Die geographisch-astronomische Weltzeituhr in Bernburg.
Die geographisch-astronomische Weltzeituhr in Bernburg.
Foto: Pülicher

Qualität überzeugt Kunden

Aus der Uhrenwerkstatt wurde eine Turmuhrenfabrik mit feinmechanischer Werkstatt. Die Produktionspalette reichte von Taschenuhren und Wohnungsuhren über große Turmuhren bis zu einer Vielzahl anderer technischer Gerätschaften, die der Meister auf Verlangen fertigte. Seine Auftraggeber kamen außer aus Anhalt bald aus ganz Deutschland. Diese Aufwärts-Entwicklung wurde dadurch befördert, das Fuchs einerseits mit Qualität Kunden anzog und andererseits auf Messen wie in Leipzig ausstellte und Bekanntheit erlangte.

So erhielt der Tüftler auf der Wiener Weltausstellung 1873 für sein neuartiges Uhrwerk sogar die Silbermedaille. Die in Wien ausgestellte Turmuhr schenkte er danach seinem Geburtsort Welda, wo sie im Turm der St. Kilians- Kirche eingebaut wurde und bis heute funktioniert. Dazu gesellten sich die Weltzeituhr für Bernburg und Aufträge für weitere Turmuhren im Hochstift Paderborn, die die Erinnerung an ihn bis in die Gegenwart wachhalten.

Der Täter Alexander Keith alias William King Thomas.
Der Täter Alexander Keith alias William King Thomas.
Foto: Wikipedia

Der Bernburger Techniker profitierte zusätzlich von der Reichseinigung nach dem deutsch-französischen Krieg und konnte immer mehr Kunden aus ganz Deutschland begrüßen. Einige kamen sogar aus dem Ausland. Deshalb erregte es auch keinen Verdacht, als am 9. März 1875 ein US-Bürger dem Bernburger Techniker einen Spezialauftrag erteilte. Mr. Alexander Keith alias William King Thomas wünschte einen geräuschlosen Uhrenmechanismus mit einem mechanisch einstellbaren Auslöser für den Mechanismus. Er begründete die speziellen Wünsche mit Erfordernissen im Produktionsablauf seines amerikanischen Betriebes. Fuchs lieferte, wurde gut bezahlt und ahnte nichts Böses.

Betrug fliegt auf

Einige Monate später entnahm er einer Zeitungsmeldung, dass in Bremerhaven das Auswandererschiff „Mosel“ mit Ladung und Passagieren eine Explosion erlebt hatte. Im Ergebnis der polizeilichen Ermittlungen stellte sich zum Schrecken von Fuchs heraus, dass sein amerikanischer Kunde eine hochversicherte Ladung mit einem Fass Dynamit und dem Uhrenmechanismus des Bernburger Technikers hatte an Bord bringen lassen.

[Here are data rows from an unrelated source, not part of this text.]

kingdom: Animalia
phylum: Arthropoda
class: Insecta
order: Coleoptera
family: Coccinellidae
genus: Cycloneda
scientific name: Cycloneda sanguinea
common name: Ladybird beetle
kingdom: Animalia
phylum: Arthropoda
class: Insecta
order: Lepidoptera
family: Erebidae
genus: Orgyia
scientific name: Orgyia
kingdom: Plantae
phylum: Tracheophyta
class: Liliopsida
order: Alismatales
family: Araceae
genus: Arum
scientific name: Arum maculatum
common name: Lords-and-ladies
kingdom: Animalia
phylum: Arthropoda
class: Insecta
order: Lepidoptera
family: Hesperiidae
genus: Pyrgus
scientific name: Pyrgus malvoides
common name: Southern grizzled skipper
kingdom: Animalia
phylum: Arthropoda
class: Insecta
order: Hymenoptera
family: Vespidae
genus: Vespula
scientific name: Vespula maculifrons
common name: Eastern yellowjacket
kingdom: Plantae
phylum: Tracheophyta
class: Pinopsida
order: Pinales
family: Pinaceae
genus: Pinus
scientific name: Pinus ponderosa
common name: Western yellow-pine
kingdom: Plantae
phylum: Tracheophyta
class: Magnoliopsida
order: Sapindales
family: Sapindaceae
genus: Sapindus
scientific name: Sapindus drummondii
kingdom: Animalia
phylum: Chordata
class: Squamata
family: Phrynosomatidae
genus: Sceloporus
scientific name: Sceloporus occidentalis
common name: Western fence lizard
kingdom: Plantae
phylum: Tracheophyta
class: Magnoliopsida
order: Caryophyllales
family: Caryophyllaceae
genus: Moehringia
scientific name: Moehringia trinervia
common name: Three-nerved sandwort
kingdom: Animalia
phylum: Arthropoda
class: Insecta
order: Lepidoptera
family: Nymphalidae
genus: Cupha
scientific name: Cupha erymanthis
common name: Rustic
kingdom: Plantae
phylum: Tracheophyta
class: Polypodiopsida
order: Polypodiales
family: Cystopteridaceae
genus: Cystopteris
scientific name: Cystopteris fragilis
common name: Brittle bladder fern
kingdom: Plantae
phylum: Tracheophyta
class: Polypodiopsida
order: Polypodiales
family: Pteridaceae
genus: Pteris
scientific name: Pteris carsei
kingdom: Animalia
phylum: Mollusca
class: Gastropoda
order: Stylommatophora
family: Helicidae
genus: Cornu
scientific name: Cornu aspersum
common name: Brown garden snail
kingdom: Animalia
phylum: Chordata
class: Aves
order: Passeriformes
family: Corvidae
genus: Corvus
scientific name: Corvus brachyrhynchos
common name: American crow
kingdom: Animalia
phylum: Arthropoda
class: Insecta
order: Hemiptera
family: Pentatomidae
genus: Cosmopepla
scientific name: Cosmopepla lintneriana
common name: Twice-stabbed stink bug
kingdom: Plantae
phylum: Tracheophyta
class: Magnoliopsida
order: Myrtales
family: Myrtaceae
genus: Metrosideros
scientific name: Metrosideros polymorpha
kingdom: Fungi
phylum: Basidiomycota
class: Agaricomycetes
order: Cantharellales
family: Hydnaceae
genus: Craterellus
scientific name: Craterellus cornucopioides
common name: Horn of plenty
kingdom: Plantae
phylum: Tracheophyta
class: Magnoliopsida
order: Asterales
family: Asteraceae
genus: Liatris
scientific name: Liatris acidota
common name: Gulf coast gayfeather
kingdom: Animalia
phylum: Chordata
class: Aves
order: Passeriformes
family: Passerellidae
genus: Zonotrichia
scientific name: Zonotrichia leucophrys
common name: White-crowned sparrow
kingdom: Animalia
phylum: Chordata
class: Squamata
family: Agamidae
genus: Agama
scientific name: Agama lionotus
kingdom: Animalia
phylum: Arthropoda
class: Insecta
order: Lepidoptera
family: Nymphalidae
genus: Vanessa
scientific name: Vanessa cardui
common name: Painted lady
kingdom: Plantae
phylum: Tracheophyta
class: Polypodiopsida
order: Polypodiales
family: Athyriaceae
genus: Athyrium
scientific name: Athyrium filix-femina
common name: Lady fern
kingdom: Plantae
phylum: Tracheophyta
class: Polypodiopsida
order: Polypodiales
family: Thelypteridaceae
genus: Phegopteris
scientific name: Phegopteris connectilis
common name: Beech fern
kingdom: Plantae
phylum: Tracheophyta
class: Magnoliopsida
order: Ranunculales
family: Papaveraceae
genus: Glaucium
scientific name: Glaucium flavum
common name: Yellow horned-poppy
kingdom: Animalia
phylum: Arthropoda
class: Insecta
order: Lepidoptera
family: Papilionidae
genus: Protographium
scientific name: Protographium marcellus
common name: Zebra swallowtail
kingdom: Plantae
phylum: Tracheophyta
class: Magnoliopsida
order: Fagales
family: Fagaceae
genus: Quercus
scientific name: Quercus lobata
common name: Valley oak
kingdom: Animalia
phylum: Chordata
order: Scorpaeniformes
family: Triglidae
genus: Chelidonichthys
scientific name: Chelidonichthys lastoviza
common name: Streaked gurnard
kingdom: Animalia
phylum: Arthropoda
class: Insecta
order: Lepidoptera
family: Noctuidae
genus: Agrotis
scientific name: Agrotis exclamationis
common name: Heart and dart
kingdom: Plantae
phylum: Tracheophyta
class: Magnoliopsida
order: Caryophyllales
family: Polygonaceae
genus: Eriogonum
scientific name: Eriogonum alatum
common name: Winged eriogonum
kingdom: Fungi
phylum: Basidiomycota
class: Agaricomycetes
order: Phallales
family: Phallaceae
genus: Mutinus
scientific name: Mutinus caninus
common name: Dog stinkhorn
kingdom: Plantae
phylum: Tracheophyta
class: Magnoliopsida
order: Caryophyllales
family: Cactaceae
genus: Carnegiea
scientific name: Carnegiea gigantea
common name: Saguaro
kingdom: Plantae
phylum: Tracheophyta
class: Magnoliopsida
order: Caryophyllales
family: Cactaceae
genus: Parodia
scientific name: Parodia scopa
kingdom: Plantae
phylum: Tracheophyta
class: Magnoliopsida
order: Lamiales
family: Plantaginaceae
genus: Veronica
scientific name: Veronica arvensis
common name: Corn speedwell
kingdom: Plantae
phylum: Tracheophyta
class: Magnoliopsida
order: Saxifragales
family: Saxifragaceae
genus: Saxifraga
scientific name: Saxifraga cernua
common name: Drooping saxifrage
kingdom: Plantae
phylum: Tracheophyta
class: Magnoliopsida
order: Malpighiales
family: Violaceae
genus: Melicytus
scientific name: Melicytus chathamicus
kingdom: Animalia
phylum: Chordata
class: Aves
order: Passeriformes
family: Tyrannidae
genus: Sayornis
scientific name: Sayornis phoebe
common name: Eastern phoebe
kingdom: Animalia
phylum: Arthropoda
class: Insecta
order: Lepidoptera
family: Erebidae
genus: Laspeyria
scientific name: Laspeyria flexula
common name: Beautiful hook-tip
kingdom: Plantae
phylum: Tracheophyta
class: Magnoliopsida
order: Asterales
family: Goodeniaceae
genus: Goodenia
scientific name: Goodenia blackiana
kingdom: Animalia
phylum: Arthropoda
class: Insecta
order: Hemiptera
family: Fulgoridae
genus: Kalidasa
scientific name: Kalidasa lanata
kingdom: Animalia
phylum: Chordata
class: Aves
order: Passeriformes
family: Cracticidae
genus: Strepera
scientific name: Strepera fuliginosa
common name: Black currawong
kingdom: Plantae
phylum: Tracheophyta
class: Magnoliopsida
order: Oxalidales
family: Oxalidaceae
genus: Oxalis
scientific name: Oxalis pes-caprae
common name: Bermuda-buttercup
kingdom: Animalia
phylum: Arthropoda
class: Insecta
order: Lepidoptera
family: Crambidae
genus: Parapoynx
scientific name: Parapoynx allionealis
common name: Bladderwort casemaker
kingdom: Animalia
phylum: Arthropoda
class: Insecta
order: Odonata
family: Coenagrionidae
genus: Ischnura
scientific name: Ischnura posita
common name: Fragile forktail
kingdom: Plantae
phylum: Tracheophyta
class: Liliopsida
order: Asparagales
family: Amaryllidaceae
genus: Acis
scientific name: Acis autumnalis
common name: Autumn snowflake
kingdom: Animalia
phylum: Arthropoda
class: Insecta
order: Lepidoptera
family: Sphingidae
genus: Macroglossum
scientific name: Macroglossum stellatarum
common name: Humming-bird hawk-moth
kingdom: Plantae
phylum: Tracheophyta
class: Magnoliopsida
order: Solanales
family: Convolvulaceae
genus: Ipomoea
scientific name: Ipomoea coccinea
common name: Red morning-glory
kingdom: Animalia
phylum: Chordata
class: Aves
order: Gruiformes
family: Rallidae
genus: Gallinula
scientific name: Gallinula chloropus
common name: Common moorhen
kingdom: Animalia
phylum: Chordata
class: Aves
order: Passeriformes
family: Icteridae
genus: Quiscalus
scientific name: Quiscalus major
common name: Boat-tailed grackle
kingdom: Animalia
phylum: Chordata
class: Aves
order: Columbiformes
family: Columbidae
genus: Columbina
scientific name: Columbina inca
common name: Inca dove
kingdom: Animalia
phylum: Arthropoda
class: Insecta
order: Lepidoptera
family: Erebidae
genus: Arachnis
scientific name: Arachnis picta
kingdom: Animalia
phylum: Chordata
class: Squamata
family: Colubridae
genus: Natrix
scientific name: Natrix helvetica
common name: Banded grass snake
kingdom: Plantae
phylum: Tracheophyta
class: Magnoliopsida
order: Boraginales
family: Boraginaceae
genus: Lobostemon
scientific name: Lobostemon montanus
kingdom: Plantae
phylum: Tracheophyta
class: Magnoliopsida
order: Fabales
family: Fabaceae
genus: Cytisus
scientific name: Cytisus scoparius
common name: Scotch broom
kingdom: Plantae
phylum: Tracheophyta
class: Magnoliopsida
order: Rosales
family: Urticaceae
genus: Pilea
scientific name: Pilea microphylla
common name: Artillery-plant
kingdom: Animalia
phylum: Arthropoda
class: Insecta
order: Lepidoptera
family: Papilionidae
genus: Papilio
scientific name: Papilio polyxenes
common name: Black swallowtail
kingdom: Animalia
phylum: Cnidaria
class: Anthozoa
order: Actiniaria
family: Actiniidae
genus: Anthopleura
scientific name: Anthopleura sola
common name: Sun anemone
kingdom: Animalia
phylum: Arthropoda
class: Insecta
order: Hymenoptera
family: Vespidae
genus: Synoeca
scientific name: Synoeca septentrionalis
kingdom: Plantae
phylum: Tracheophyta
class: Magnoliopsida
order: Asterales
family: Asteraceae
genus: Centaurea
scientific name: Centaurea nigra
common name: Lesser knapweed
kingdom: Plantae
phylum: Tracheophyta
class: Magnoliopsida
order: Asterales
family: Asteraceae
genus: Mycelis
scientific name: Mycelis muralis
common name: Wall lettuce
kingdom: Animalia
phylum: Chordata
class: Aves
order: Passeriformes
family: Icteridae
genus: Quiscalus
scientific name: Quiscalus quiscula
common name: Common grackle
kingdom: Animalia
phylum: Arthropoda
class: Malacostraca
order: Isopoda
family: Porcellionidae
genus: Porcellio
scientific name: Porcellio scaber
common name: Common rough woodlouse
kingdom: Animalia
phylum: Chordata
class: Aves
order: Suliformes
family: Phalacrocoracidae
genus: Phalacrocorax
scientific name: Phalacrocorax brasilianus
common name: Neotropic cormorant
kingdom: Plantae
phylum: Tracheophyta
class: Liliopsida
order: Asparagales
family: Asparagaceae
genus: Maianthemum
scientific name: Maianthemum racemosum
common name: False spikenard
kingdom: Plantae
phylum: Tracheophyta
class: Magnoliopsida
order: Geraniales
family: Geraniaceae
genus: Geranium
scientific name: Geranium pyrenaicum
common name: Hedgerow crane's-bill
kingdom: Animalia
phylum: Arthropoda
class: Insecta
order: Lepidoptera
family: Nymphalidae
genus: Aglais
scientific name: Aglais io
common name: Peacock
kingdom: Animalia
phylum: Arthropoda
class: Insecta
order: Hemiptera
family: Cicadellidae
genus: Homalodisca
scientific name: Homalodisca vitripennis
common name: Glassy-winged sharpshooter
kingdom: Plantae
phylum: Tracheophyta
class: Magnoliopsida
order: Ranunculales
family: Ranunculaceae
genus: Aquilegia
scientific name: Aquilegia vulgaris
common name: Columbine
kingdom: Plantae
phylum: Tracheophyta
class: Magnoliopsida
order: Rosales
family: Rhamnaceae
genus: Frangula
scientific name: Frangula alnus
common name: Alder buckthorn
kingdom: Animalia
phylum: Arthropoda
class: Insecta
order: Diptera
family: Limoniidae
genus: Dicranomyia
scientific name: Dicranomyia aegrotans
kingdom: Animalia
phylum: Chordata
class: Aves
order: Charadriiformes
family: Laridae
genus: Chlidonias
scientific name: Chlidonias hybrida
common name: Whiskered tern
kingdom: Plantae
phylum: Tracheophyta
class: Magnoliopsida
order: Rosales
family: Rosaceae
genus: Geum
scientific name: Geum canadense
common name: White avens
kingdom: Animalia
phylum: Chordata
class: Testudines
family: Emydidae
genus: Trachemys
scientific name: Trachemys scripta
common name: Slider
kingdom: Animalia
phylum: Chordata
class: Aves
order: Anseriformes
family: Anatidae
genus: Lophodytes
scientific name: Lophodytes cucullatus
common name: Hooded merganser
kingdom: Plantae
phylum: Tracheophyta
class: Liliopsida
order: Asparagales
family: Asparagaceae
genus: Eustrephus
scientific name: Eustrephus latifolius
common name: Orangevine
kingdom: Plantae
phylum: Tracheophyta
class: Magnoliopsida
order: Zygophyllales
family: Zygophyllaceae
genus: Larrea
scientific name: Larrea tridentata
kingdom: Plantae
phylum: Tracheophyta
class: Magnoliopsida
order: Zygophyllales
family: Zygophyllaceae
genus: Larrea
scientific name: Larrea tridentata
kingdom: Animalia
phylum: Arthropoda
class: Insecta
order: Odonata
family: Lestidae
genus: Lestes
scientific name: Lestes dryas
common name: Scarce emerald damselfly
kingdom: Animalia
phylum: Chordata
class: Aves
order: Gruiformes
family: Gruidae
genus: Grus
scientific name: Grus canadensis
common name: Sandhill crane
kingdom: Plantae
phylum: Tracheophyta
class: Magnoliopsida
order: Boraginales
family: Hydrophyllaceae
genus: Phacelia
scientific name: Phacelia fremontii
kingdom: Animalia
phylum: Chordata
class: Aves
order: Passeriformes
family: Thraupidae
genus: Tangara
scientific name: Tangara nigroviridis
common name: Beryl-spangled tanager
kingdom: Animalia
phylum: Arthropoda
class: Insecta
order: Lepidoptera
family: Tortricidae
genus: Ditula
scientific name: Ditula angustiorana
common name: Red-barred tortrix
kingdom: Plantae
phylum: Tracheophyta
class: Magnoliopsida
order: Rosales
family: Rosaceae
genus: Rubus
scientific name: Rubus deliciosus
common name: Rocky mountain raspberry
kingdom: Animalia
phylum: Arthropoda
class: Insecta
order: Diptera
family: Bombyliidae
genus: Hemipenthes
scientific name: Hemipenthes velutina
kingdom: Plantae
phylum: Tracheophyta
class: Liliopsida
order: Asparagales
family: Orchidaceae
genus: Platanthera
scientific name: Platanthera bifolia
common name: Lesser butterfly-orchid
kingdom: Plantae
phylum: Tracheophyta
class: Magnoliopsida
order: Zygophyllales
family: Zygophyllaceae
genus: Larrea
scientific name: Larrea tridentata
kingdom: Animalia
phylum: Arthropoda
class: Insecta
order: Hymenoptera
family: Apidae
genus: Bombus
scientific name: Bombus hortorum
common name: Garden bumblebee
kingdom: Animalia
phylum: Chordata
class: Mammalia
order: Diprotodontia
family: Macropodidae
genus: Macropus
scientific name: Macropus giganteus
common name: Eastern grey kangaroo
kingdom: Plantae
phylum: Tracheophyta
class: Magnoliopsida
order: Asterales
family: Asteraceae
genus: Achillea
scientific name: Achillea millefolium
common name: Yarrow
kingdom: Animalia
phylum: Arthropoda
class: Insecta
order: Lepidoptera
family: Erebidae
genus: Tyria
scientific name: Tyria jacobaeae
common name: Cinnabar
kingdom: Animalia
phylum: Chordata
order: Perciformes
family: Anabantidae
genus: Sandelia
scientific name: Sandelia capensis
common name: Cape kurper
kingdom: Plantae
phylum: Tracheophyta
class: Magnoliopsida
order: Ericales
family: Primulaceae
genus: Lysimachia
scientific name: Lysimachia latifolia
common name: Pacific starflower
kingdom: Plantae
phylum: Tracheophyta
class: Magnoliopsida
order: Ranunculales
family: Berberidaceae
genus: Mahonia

Doch die auf hoher See geplante Explosion ereignete sich durch unsachgemäßen Umgang mit der Ladung schon im Hafen. Es gab 83 Tote und rund 200 Verletzte. Der Versicherungsbetrug flog auf. Der Amerikaner beging nach einem Geständnis, das Fuchs entlastete, Selbstmord. Die Katastrophe von Bremerhaven beschäftigte wochenlang die internationale Presse und machte Fuchs zusätzlich berühmt. Auf diese Art Ruhm hätte der Bernburger aber gern verzichtet. Doch der „erste mechanische Zeitzünder“ löste eine internationale Auftragsflut für Fuchs aus. Sein Betrieb boomte. Die Kasse klingelte. Das trug ihm und seiner Familie auf Dauer Wohlstand ein. Darüber starb der Techniker 1893 in Bernburg.